* **What to do**: Gather every line of the material that contains the string "gmail", matching case exactly.

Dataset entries
########

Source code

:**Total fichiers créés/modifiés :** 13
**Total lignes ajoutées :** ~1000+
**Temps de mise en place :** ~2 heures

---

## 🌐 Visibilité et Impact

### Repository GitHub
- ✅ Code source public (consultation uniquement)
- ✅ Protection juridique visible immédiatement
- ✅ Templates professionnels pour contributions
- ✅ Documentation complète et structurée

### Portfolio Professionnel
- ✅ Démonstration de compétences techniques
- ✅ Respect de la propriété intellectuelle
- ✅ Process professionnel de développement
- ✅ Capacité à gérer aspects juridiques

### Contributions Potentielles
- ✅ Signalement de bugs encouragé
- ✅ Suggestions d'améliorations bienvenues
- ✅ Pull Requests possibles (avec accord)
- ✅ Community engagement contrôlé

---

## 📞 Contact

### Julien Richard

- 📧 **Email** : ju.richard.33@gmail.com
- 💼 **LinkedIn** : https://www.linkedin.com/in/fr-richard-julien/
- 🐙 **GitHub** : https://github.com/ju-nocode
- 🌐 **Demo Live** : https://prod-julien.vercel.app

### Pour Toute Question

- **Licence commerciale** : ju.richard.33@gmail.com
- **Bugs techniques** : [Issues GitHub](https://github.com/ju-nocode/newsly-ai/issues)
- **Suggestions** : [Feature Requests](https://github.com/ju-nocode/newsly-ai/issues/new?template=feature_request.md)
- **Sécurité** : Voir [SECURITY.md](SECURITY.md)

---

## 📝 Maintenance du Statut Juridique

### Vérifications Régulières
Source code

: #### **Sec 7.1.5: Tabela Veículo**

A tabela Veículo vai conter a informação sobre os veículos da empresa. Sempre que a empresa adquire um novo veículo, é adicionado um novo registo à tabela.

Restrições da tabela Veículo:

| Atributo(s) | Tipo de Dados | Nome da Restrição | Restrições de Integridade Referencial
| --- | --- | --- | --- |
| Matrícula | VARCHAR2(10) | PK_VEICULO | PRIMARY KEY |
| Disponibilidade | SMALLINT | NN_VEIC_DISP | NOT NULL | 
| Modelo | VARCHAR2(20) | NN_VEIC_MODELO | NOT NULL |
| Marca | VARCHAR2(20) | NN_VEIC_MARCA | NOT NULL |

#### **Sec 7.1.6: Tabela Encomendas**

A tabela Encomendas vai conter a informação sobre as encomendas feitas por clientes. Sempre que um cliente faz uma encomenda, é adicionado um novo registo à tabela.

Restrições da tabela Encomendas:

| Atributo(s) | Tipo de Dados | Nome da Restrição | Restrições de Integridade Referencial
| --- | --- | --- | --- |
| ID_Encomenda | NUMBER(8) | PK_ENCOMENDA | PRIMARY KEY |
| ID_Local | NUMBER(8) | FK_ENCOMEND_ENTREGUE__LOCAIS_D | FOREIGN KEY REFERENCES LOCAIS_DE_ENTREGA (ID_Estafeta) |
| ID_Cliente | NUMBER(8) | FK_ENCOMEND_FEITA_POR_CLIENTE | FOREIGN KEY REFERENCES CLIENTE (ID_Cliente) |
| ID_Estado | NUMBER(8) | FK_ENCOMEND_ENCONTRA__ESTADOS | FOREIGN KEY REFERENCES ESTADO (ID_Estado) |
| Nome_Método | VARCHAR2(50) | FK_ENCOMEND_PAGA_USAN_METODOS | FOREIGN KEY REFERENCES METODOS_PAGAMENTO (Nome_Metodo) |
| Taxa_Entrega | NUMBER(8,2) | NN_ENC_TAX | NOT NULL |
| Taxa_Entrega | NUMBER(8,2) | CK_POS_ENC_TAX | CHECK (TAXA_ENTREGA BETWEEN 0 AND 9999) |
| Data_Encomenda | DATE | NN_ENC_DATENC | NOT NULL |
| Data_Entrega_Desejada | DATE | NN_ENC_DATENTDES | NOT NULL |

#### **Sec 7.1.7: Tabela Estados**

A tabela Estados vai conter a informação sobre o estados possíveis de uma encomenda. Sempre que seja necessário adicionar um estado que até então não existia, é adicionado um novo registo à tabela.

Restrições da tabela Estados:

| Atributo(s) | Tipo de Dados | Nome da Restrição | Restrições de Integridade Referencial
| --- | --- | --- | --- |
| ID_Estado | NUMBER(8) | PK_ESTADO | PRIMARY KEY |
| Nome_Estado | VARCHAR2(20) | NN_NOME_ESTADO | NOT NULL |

########

* **Answer box**:
- 📧 **Email** : ju.richard.33@gmail.com
- **Licence commerciale** : ju.richard.33@gmail.com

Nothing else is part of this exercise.